## Aim of the exercise
Beneath this line are the data; copy exactly the part of them that opens with the line containing "David S. Powers." and closes with the line containing "Judith Romney Wegner.", and only that part.

Segment Start: Input material

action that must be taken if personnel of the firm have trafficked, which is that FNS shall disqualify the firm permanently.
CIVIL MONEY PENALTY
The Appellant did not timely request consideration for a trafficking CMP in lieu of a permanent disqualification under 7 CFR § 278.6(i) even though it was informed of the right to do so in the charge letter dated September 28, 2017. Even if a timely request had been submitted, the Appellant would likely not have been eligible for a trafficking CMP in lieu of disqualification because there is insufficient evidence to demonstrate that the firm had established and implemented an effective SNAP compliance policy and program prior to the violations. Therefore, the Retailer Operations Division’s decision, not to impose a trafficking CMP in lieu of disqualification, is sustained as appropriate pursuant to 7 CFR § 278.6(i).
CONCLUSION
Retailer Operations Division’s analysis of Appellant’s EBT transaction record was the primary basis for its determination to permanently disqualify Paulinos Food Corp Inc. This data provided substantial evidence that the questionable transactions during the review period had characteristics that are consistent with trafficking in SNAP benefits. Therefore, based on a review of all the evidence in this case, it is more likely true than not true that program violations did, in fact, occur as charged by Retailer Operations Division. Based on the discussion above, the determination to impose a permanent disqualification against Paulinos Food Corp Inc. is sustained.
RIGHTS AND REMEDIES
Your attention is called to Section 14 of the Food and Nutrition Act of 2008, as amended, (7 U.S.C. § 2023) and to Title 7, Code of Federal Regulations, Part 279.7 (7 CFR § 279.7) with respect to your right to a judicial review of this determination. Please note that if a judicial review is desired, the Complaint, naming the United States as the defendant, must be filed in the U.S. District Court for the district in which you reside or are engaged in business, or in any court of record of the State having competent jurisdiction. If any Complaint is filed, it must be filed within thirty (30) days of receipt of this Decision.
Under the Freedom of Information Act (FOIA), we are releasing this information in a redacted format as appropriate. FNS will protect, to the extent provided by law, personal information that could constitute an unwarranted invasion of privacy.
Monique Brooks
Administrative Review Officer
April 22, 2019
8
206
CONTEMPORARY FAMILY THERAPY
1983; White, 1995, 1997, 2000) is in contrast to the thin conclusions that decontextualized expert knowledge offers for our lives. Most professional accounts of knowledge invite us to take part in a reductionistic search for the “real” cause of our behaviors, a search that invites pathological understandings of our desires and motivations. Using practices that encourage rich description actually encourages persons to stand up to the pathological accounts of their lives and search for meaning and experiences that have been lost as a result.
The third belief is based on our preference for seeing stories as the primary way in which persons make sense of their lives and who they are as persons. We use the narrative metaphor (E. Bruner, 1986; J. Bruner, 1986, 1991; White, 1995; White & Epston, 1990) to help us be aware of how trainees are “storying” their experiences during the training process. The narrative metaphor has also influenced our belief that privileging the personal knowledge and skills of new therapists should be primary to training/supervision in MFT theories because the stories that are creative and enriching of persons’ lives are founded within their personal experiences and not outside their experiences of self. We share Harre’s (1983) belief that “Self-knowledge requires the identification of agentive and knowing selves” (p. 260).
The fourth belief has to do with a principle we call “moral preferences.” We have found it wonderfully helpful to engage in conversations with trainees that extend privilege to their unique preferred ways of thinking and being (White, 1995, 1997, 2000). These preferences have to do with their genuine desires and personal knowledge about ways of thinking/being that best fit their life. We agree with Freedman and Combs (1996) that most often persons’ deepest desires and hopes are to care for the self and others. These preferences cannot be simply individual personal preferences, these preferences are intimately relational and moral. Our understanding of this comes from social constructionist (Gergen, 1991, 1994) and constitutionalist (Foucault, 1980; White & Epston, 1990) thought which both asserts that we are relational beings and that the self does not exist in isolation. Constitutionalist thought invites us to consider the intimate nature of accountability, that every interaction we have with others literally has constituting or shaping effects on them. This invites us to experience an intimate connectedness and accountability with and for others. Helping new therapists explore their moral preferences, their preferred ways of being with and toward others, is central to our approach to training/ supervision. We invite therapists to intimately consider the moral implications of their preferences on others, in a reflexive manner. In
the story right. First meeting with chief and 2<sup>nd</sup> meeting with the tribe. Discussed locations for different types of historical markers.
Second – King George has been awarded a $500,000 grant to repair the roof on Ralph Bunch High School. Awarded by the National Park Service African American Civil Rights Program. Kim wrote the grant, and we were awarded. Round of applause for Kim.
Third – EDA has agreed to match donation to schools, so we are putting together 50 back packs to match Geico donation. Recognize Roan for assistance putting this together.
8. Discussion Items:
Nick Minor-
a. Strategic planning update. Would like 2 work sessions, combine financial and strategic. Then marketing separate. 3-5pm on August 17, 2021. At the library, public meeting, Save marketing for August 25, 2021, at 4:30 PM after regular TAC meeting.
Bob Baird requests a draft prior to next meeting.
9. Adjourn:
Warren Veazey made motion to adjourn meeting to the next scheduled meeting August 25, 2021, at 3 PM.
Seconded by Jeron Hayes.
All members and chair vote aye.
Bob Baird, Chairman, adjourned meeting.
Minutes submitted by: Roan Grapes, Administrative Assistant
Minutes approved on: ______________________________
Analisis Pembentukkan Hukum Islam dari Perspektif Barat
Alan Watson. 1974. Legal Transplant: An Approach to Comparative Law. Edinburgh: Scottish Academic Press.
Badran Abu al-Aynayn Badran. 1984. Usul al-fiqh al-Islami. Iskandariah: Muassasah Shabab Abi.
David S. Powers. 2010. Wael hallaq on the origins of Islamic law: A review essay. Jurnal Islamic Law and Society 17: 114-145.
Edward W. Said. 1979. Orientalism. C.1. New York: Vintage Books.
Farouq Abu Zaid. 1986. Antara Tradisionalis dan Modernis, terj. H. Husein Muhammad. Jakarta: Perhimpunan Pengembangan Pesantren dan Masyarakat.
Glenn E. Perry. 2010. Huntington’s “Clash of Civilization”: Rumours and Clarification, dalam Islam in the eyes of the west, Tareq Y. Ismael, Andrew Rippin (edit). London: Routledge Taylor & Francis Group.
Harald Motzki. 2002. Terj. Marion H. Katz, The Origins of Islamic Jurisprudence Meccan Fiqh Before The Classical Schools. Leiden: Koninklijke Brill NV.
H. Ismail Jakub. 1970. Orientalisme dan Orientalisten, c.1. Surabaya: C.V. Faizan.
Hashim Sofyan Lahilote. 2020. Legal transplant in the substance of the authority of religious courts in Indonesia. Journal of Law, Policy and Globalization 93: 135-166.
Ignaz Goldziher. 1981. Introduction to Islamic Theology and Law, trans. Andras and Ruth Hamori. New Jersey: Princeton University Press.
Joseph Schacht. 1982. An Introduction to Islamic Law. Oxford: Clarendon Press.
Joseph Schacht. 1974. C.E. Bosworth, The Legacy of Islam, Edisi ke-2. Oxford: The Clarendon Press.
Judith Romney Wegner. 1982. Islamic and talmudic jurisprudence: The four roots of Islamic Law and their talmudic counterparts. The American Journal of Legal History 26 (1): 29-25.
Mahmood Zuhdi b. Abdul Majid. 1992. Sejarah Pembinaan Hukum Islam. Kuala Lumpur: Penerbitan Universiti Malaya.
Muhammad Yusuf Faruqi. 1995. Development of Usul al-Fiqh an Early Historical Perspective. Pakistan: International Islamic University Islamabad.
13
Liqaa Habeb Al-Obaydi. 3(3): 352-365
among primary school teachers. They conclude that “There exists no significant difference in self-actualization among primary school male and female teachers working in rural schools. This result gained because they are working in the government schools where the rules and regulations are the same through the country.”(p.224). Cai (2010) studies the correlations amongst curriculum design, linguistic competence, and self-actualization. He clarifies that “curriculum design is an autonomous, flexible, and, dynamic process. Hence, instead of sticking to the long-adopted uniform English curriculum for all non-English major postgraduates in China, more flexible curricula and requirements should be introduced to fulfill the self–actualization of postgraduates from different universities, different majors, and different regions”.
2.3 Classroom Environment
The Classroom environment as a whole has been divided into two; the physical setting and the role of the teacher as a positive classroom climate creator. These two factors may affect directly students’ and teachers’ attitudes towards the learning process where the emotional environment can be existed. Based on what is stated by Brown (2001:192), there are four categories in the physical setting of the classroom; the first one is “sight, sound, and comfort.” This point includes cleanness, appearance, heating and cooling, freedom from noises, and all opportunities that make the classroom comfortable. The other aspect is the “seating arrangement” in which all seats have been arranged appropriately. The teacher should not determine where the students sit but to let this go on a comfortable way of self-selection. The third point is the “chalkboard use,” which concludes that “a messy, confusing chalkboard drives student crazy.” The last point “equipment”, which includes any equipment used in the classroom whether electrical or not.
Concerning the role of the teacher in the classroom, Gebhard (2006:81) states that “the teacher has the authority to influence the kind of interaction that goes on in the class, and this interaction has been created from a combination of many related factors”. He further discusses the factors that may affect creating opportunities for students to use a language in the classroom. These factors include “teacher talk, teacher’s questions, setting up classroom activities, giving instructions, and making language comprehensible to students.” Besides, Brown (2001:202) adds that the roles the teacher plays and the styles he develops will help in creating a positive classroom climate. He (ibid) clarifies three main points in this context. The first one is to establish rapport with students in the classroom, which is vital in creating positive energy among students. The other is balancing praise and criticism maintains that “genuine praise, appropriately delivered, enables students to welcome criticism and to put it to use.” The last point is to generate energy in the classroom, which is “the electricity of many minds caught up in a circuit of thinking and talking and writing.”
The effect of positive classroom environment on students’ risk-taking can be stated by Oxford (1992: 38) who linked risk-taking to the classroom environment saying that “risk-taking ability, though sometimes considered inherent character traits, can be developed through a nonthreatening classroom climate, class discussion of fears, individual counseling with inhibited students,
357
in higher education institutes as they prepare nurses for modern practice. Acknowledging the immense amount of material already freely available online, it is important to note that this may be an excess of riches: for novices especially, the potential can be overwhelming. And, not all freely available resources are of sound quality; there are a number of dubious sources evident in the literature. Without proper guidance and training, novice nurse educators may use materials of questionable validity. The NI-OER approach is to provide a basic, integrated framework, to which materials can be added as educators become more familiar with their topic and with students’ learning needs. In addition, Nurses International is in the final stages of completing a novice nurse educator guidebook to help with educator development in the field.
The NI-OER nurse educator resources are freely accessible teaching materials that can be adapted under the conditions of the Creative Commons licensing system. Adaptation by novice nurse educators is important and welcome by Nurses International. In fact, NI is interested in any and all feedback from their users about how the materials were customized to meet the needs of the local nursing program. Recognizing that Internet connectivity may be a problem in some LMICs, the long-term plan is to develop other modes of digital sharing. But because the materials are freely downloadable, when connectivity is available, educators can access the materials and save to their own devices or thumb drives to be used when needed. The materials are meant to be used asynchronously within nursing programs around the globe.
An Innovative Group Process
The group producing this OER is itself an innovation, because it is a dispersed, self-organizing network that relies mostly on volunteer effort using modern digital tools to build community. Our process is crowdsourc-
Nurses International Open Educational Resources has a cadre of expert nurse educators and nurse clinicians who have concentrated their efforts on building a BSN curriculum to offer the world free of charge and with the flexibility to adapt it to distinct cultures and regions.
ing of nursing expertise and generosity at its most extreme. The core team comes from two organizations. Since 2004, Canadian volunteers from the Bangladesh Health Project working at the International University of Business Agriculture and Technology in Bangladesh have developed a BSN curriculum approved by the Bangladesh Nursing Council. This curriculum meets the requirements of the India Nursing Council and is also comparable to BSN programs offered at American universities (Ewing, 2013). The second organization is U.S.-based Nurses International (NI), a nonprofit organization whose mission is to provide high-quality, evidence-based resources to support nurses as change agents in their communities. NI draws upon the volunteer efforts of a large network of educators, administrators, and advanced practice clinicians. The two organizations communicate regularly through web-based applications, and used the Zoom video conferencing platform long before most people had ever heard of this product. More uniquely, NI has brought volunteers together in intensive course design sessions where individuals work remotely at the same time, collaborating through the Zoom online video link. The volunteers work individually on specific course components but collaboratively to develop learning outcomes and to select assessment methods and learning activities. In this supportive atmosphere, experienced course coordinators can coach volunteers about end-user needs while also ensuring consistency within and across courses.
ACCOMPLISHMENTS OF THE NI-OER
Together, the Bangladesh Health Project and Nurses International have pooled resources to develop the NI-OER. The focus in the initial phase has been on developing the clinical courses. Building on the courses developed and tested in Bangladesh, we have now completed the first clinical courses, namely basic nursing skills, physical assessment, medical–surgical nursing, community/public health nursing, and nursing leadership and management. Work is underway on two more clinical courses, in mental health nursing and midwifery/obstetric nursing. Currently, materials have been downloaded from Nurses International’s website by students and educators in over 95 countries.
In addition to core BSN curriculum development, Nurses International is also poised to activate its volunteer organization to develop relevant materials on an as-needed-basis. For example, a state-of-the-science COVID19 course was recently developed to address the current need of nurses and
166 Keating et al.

Segment End: Input material

## Written response
David S. Powers. 2010. Wael hallaq on the origins of Islamic law: A review essay. Jurnal Islamic Law and Society 17: 114-145.
Edward W. Said. 1979. Orientalism. C.1. New York: Vintage Books.
Farouq Abu Zaid. 1986. Antara Tradisionalis dan Modernis, terj. H. Husein Muhammad. Jakarta: Perhimpunan Pengembangan Pesantren dan Masyarakat.
Glenn E. Perry. 2010. Huntington’s “Clash of Civilization”: Rumours and Clarification, dalam Islam in the eyes of the west, Tareq Y. Ismael, Andrew Rippin (edit). London: Routledge Taylor & Francis Group.
Harald Motzki. 2002. Terj. Marion H. Katz, The Origins of Islamic Jurisprudence Meccan Fiqh Before The Classical Schools. Leiden: Koninklijke Brill NV.
H. Ismail Jakub. 1970. Orientalisme dan Orientalisten, c.1. Surabaya: C.V. Faizan.
Hashim Sofyan Lahilote. 2020. Legal transplant in the substance of the authority of religious courts in Indonesia. Journal of Law, Policy and Globalization 93: 135-166.
Ignaz Goldziher. 1981. Introduction to Islamic Theology and Law, trans. Andras and Ruth Hamori. New Jersey: Princeton University Press.
Joseph Schacht. 1982. An Introduction to Islamic Law. Oxford: Clarendon Press.
Joseph Schacht. 1974. C.E. Bosworth, The Legacy of Islam, Edisi ke-2. Oxford: The Clarendon Press.
Judith Romney Wegner. 1982. Islamic and talmudic jurisprudence: The four roots of Islamic Law and their talmudic counterparts. The American Journal of Legal History 26 (1): 29-25.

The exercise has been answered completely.